--- Excerpted data ---

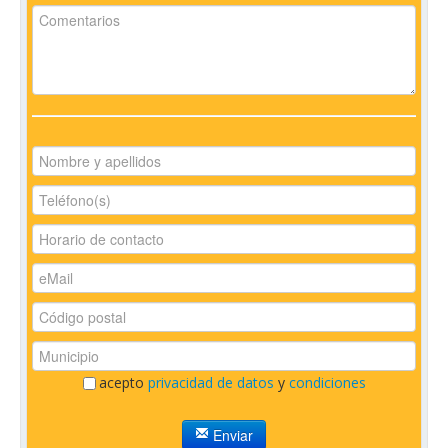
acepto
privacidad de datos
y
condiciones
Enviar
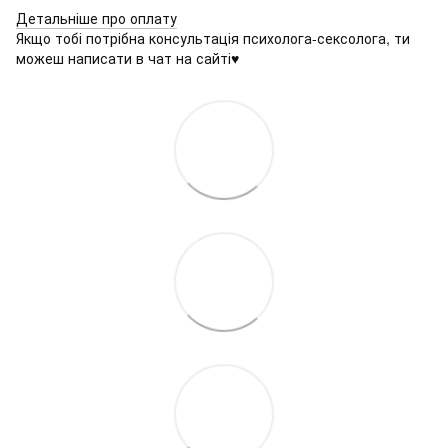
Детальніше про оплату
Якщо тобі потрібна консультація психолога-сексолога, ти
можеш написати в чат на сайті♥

---

### [Work instruction]
Extract every line above word for word, leaving the pictures out.

### [Result for this exercise]
acepto
privacidad de datos
y
condiciones
Enviar
Детальніше про оплату
Якщо тобі потрібна консультація психолога-сексолога, ти
можеш написати в чат на сайті♥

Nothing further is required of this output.